Manado (ANTARA) - Fenomena kenaikan harga jual batubara di pasar internasional merupakan momentum untuk pemerintah dalam rangka meningkatkan royalti ekspor untuk komoditas tersebut, kata Anggota Komisi VII DPR RI Mulyanto.

"Pemerintah harus segera menerbitkan PP Minerba yang sudah lama ditunggu-tunggu, terutama terkait dengan besaran royalti batubara ini. Jangan sampai PP ini terlambat terbit dan kehilangan momentum," kata Mulyanto dalam siaran pers di Jakarta, Sabtu.

Namun, ia mengemukakan bahwa agar pemerintah menaikkan royalti ekspor, tetapi besaran royalti batubara bagi kebutuhan domestik, baik untuk pembangkit listrik PLN maupun hilirisasi, diusulkan agar tetap tidak ada kenaikan.

Mulyanto berpendapat bahwa usulan tersebut adalah hal penting mengingat kondisi keuangan negara yang tertekan utang untuk pembiayaan dalam rangka mengatasi dampak pandemi COVID-19.

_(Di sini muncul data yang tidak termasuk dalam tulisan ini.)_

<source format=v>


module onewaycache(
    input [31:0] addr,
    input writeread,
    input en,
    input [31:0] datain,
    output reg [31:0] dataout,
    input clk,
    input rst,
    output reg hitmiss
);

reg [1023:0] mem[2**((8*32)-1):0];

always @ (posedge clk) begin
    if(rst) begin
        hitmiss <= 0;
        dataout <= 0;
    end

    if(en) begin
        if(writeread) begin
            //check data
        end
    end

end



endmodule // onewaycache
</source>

"Dengan peluang tingginya harga batubara internasional, semestinya negara dapat mengambil manfaat lebih untuk pembiayaan pembangunan, jangan hanya pengusaha yang happy," paparnya.

Mulyanto melanjutkan dalam kondisi seperti ini pengusaha batu bara wajib berbagi kebahagiaan dengan meringankan beban masyarakat melalui kenaikan besaran royalti batubara.

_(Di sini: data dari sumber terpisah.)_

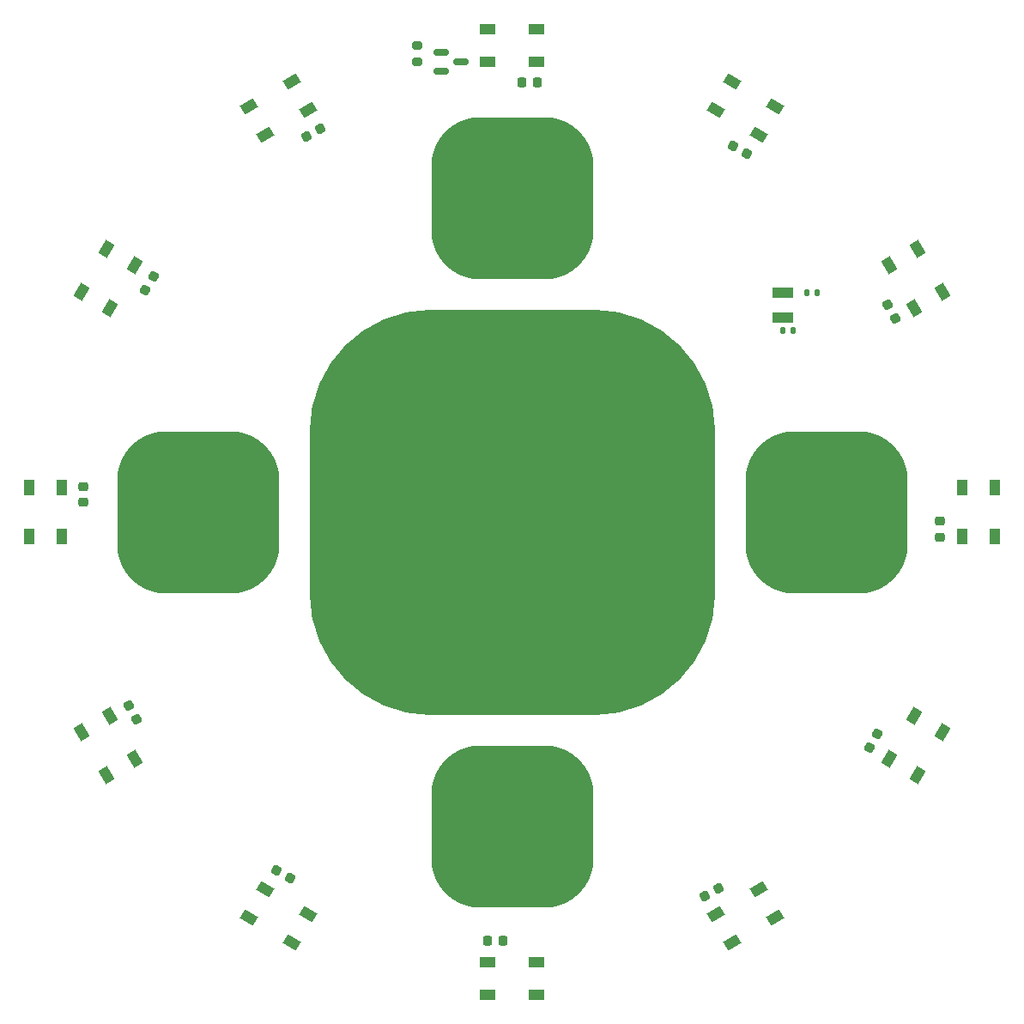
<source format=gtp>
G04 #@! TF.GenerationSoftware,KiCad,Pcbnew,6.0.11-2627ca5db0~126~ubuntu20.04.1*
G04 #@! TF.CreationDate,2023-04-28T08:06:44+02:00*
G04 #@! TF.ProjectId,Semafor_top,53656d61-666f-4725-9f74-6f702e6b6963,rev?*
G04 #@! TF.SameCoordinates,Original*
G04 #@! TF.FileFunction,Paste,Top*
G04 #@! TF.FilePolarity,Positive*
%FSLAX46Y46*%
G04 Gerber Fmt 4.6, Leading zero omitted, Abs format (unit mm)*
G04 Created by KiCad (PCBNEW 6.0.11-2627ca5db0~126~ubuntu20.04.1) date 2023-04-28 08:06:44*
%MOMM*%
%LPD*%
G01*
G04 APERTURE LIST*
G04 Aperture macros list*
%AMRoundRect*
0 Rectangle with rounded corners*
0 $1 Rounding radius*
0 $2 $3 $4 $5 $6 $7 $8 $9 X,Y pos of 4 corners*
0 Add a 4 corners polygon primitive as box body*
4,1,4,$2,$3,$4,$5,$6,$7,$8,$9,$2,$3,0*
0 Add four circle primitives for the rounded corners*
1,1,$1+$1,$2,$3*
1,1,$1+$1,$4,$5*
1,1,$1+$1,$6,$7*
1,1,$1+$1,$8,$9*
0 Add four rect primitives between the rounded corners*
20,1,$1+$1,$2,$3,$4,$5,0*
20,1,$1+$1,$4,$5,$6,$7,0*
20,1,$1+$1,$6,$7,$8,$9,0*
20,1,$1+$1,$8,$9,$2,$3,0*%
%AMRotRect*
0 Rectangle, with rotation*
0 The origin of the aperture is its center*
0 $1 length*
0 $2 width*
0 $3 Rotation angle, in degrees counterclockwise*
0 Add horizontal line*
21,1,$1,$2,0,0,$3*%
G04 Aperture macros list end*
%ADD10R,1.000000X1.500000*%
%ADD11RoundRect,0.135000X-0.135000X-0.185000X0.135000X-0.185000X0.135000X0.185000X-0.135000X0.185000X0*%
%ADD12RoundRect,0.200000X-0.275000X0.200000X-0.275000X-0.200000X0.275000X-0.200000X0.275000X0.200000X0*%
%ADD13RotRect,1.500000X1.000000X210.000000*%
%ADD14RoundRect,0.135000X0.135000X0.185000X-0.135000X0.185000X-0.135000X-0.185000X0.135000X-0.185000X0*%
%ADD15R,1.500000X1.000000*%
%ADD16RoundRect,0.225000X-0.225000X-0.250000X0.225000X-0.250000X0.225000X0.250000X-0.225000X0.250000X0*%
%ADD17RoundRect,4.800000X-3.200000X-3.200000X3.200000X-3.200000X3.200000X3.200000X-3.200000X3.200000X0*%
%ADD18RotRect,1.500000X1.000000X330.000000*%
%ADD19RoundRect,0.225000X0.104006X-0.319856X0.329006X0.069856X-0.104006X0.319856X-0.329006X-0.069856X0*%
%ADD20RoundRect,0.225000X-0.329006X0.069856X-0.104006X-0.319856X0.329006X-0.069856X0.104006X0.319856X0*%
%ADD21RoundRect,0.225000X-0.319856X-0.104006X0.069856X-0.329006X0.319856X0.104006X-0.069856X0.329006X0*%
%ADD22RoundRect,0.225000X-0.104006X0.319856X-0.329006X-0.069856X0.104006X-0.319856X0.329006X0.069856X0*%
%ADD23RoundRect,0.225000X0.329006X-0.069856X0.104006X0.319856X-0.329006X0.069856X-0.104006X-0.319856X0*%
%ADD24RoundRect,0.225000X0.225000X0.250000X-0.225000X0.250000X-0.225000X-0.250000X0.225000X-0.250000X0*%
%ADD25RotRect,1.500000X1.000000X30.000000*%
%ADD26RoundRect,0.225000X-0.069856X-0.329006X0.319856X-0.104006X0.069856X0.329006X-0.319856X0.104006X0*%
%ADD27RotRect,1.500000X1.000000X60.000000*%
%ADD28RoundRect,0.225000X-0.250000X0.225000X-0.250000X-0.225000X0.250000X-0.225000X0.250000X0.225000X0*%
%ADD29RoundRect,0.225000X0.319856X0.104006X-0.069856X0.329006X-0.319856X-0.104006X0.069856X-0.329006X0*%
%ADD30RoundRect,0.225000X0.250000X-0.225000X0.250000X0.225000X-0.250000X0.225000X-0.250000X-0.225000X0*%
%ADD31RoundRect,0.150000X-0.587500X-0.150000X0.587500X-0.150000X0.587500X0.150000X-0.587500X0.150000X0*%
%ADD32RotRect,1.500000X1.000000X150.000000*%
%ADD33RoundRect,12.000000X-8.000000X-8.000000X8.000000X-8.000000X8.000000X8.000000X-8.000000X8.000000X0*%
%ADD34RotRect,1.500000X1.000000X120.000000*%
%ADD35RoundRect,0.225000X0.069856X0.329006X-0.319856X0.104006X-0.069856X-0.329006X0.319856X-0.104006X0*%
%ADD36R,2.100000X1.000000*%
%ADD37RotRect,1.500000X1.000000X300.000000*%
%ADD38RotRect,1.500000X1.000000X240.000000*%
G04 APERTURE END LIST*
D10*
G04 #@! TO.C,D4*
X193360000Y-101410000D03*
X196560000Y-101410000D03*
X196560000Y-96510000D03*
X193360000Y-96510000D03*
G04 #@! TD*
D11*
G04 #@! TO.C,R27*
X175650000Y-81085000D03*
X176670000Y-81085000D03*
G04 #@! TD*
D12*
G04 #@! TO.C,R4*
X139590000Y-52915000D03*
X139590000Y-54565000D03*
G04 #@! TD*
D13*
G04 #@! TO.C,D12*
X128881761Y-59283472D03*
X127281761Y-56512190D03*
X123038237Y-58962190D03*
X124638237Y-61733472D03*
G04 #@! TD*
D14*
G04 #@! TO.C,R26*
X179060000Y-77300000D03*
X178040000Y-77300000D03*
G04 #@! TD*
D15*
G04 #@! TO.C,D7*
X146510000Y-143360000D03*
X146510000Y-146560000D03*
X151410000Y-146560000D03*
X151410000Y-143360000D03*
G04 #@! TD*
D16*
G04 #@! TO.C,C24*
X146535000Y-141240000D03*
X148085000Y-141240000D03*
G04 #@! TD*
D17*
G04 #@! TO.C,BTN5_LEFT1*
X118000000Y-99000000D03*
G04 #@! TD*
G04 #@! TO.C,BTN2_UP1*
X149000000Y-68000000D03*
G04 #@! TD*
D18*
G04 #@! TO.C,D8*
X124638238Y-136186527D03*
X123038238Y-138957809D03*
X127281762Y-141407809D03*
X128881762Y-138636527D03*
G04 #@! TD*
D19*
G04 #@! TO.C,C20*
X184245000Y-122232340D03*
X185020000Y-120890000D03*
G04 #@! TD*
D17*
G04 #@! TO.C,BTN3_DOWN1*
X149000000Y-130000000D03*
G04 #@! TD*
D20*
G04 #@! TO.C,C18*
X111162500Y-118058830D03*
X111937500Y-119401170D03*
G04 #@! TD*
D21*
G04 #@! TO.C,C21*
X125718830Y-134282500D03*
X127061170Y-135057500D03*
G04 #@! TD*
D22*
G04 #@! TO.C,C19*
X113577500Y-75748830D03*
X112802500Y-77091170D03*
G04 #@! TD*
D23*
G04 #@! TO.C,C15*
X186737500Y-79831170D03*
X185962500Y-78488830D03*
G04 #@! TD*
D24*
G04 #@! TO.C,C23*
X151445000Y-56580000D03*
X149895000Y-56580000D03*
G04 #@! TD*
D25*
G04 #@! TO.C,D6*
X169038238Y-138636527D03*
X170638238Y-141407809D03*
X174881762Y-138957809D03*
X173281762Y-136186527D03*
G04 #@! TD*
D26*
G04 #@! TO.C,C11*
X167998830Y-136857500D03*
X169341170Y-136082500D03*
G04 #@! TD*
D27*
G04 #@! TO.C,D5*
X186186527Y-123281761D03*
X188957809Y-124881761D03*
X191407809Y-120638237D03*
X188636527Y-119038237D03*
G04 #@! TD*
D28*
G04 #@! TO.C,C17*
X106700000Y-96465000D03*
X106700000Y-98015000D03*
G04 #@! TD*
D29*
G04 #@! TO.C,C16*
X172141170Y-63597500D03*
X170798830Y-62822500D03*
G04 #@! TD*
D17*
G04 #@! TO.C,BTN4_RIGHT1*
X180000000Y-99000000D03*
G04 #@! TD*
D30*
G04 #@! TO.C,C22*
X191170000Y-101425000D03*
X191170000Y-99875000D03*
G04 #@! TD*
D31*
G04 #@! TO.C,Q1*
X142012500Y-53600000D03*
X142012500Y-55500000D03*
X143887500Y-54550000D03*
G04 #@! TD*
D32*
G04 #@! TO.C,D2*
X173281762Y-61733472D03*
X174881762Y-58962190D03*
X170638238Y-56512190D03*
X169038238Y-59283472D03*
G04 #@! TD*
D33*
G04 #@! TO.C,BTN1_ENTER1*
X149000000Y-99000000D03*
G04 #@! TD*
D10*
G04 #@! TO.C,D10*
X104560000Y-96510000D03*
X101360000Y-96510000D03*
X101360000Y-101410000D03*
X104560000Y-101410000D03*
G04 #@! TD*
D34*
G04 #@! TO.C,D3*
X188636527Y-78881762D03*
X191407809Y-77281762D03*
X188957809Y-73038238D03*
X186186527Y-74638238D03*
G04 #@! TD*
D35*
G04 #@! TO.C,C12*
X130041170Y-61152500D03*
X128698830Y-61927500D03*
G04 #@! TD*
D36*
G04 #@! TO.C,Q5*
X175630000Y-77290000D03*
X175630000Y-79790000D03*
G04 #@! TD*
D15*
G04 #@! TO.C,D1*
X151410000Y-54560000D03*
X151410000Y-51360000D03*
X146510000Y-51360000D03*
X146510000Y-54560000D03*
G04 #@! TD*
D37*
G04 #@! TO.C,D9*
X109283472Y-119038238D03*
X106512190Y-120638238D03*
X108962190Y-124881762D03*
X111733472Y-123281762D03*
G04 #@! TD*
D38*
G04 #@! TO.C,D11*
X111733472Y-74638238D03*
X108962190Y-73038238D03*
X106512190Y-77281762D03*
X109283472Y-78881762D03*
G04 #@! TD*
M02*

</source>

Dipaparkan, harga batubara pada sepanjang tahun 2021 meroket dari awalnya sebesar 80 dolar AS/ton menembus 300 dolar/ton dan diperkirakan akan terus meningkat.

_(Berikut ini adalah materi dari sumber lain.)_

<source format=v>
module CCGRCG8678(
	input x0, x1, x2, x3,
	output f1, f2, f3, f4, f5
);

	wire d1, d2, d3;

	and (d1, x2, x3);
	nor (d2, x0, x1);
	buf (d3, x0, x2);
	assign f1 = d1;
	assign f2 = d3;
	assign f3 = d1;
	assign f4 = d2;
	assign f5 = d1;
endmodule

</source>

Peningkatan tersebut dinilai seiring dengan naiknya permintaan batu bara sebagai efek rebound permintaan energi pascapandemi COVID-19 yang menimbulkan krisis energi di sejumlah negara seperti Inggris, China dan India.

Selain itu, disebutkan bahwa kontribusi komoditas batubara terhadap penerimaan Pendapatan Negara Bukan Pajak (PNBP) mencapai 80 persen dari total penerimaan sektor minerba, sehingga batubara menjadi komoditas yang diandalkan.



Kemudian untuk mengoptimalkan penerimaan negara, seiring dengan meroketnya harga batubara internasional, Pemerintah telah meningkatkan kuota produksi tahun 2021 dari 550 menjadi 625 juta ton.

Namun, besarnya royalti masih tetap sebesar 13.5 persen untuk IUP (Izin Usaha Pertambangan) eks PKP2B generasi 1, 2 dan 3. Sementara untuk pemegang IUP bervariasi maksimum hanya 7 persen.

Sebelumnya, pengamat Energi Universitas Gadjah Mada (UGM) Tumiran berharap kenaikan harga batu bara tak mengganggu pasokan ke pembangkit listrik dalam negeri milik PT PLN (Persero).

"Pengusaha jangan hanya bicara untung, tetapi juga memastikan ketahanan pasokan batu bara Tanah Air. Harusnya ada pemahaman bersama untuk kepentingan dalam negeri," ujarnya dalam keterangan yang dikutip di Jakarta, Jumat.

Saat ini lonjakan harga batu bara dunia mencapai 200 dolar AS per ton, sehingga menimbulkan kekhawatiran banyak pihak terkait stabilitas listrik dalam negeri.

Tumiran menjelaskan lonjakan harga batu bara terjadi akibat adanya peningkatan pasokan komoditas. Terlebih beberapa negara, seperti China sempat susah payah menyeimbangkan pasokan listrik dengan permintaan seiring pulihnya perekonomian pascapandemi.